■ **Intrinsic camera parameters**
"""

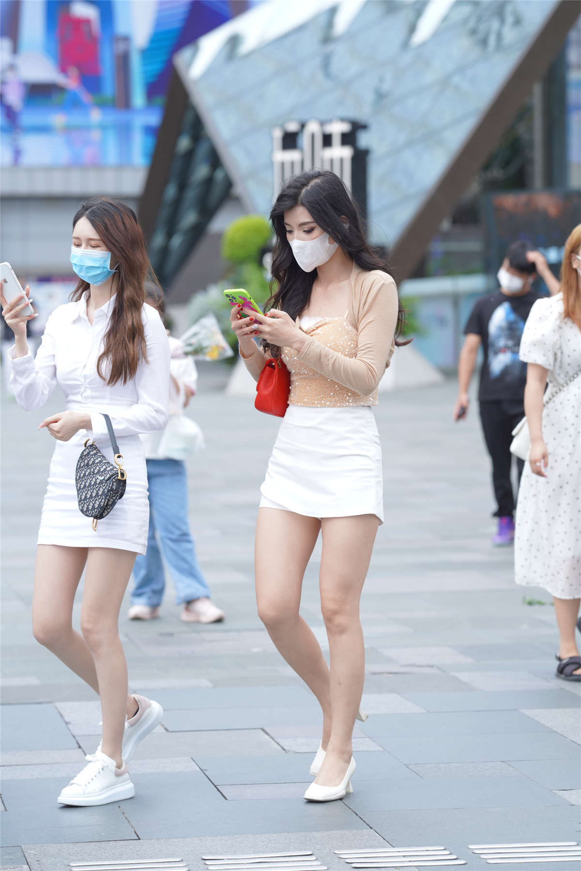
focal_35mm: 135
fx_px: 3268
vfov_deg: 15.2
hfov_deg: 10.2
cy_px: 436
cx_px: 290
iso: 500
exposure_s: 1/500
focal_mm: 135
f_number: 4
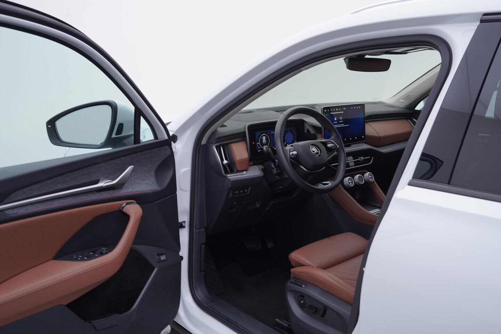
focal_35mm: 36
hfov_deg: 53.1
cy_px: 167
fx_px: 501
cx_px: 250
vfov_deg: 36.9
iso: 125
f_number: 4
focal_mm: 24
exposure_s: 1/60
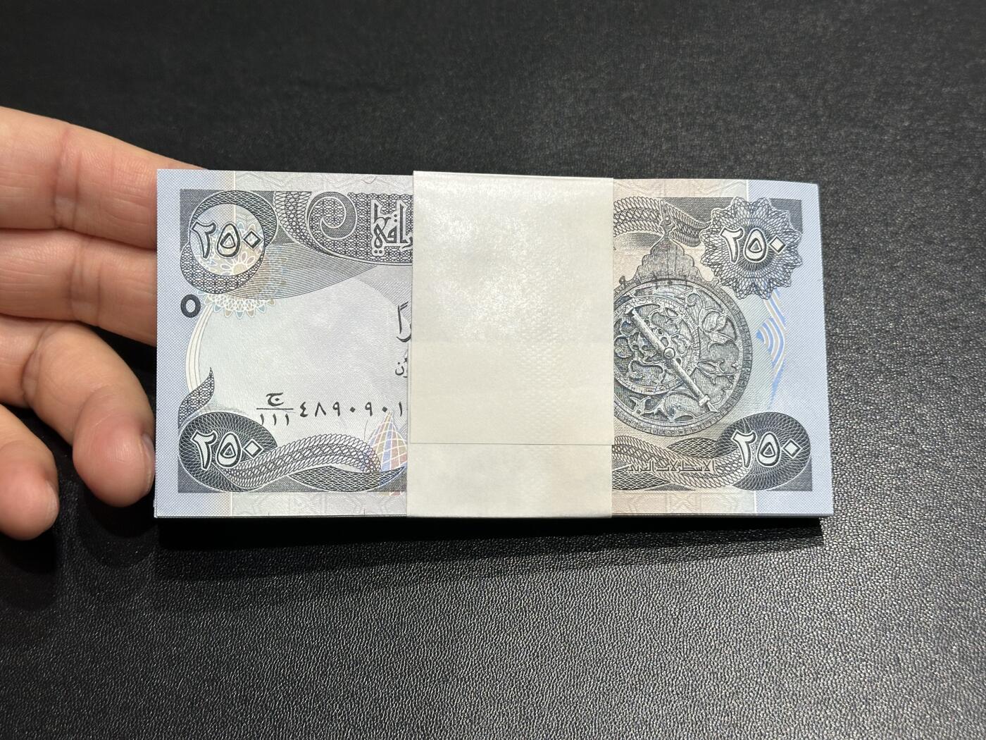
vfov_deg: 30.3
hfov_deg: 39.7
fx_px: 1367
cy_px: 370
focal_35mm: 48
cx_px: 493
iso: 100
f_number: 1.78
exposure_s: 1/50
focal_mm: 6.86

"""

■ **WHAT IS BEING ASKED**
Please write out exactly the lines starting at the one that contains "exposure_s: 1/60" and ending with the final line of the entries, both ends included. Do not write out any pictures.

■ **WRITTEN ANSWER**
exposure_s: 1/60
vfov_deg: 30.3
hfov_deg: 39.7
fx_px: 1367
cy_px: 370
focal_35mm: 48
cx_px: 493
iso: 100
f_number: 1.78
exposure_s: 1/50
focal_mm: 6.86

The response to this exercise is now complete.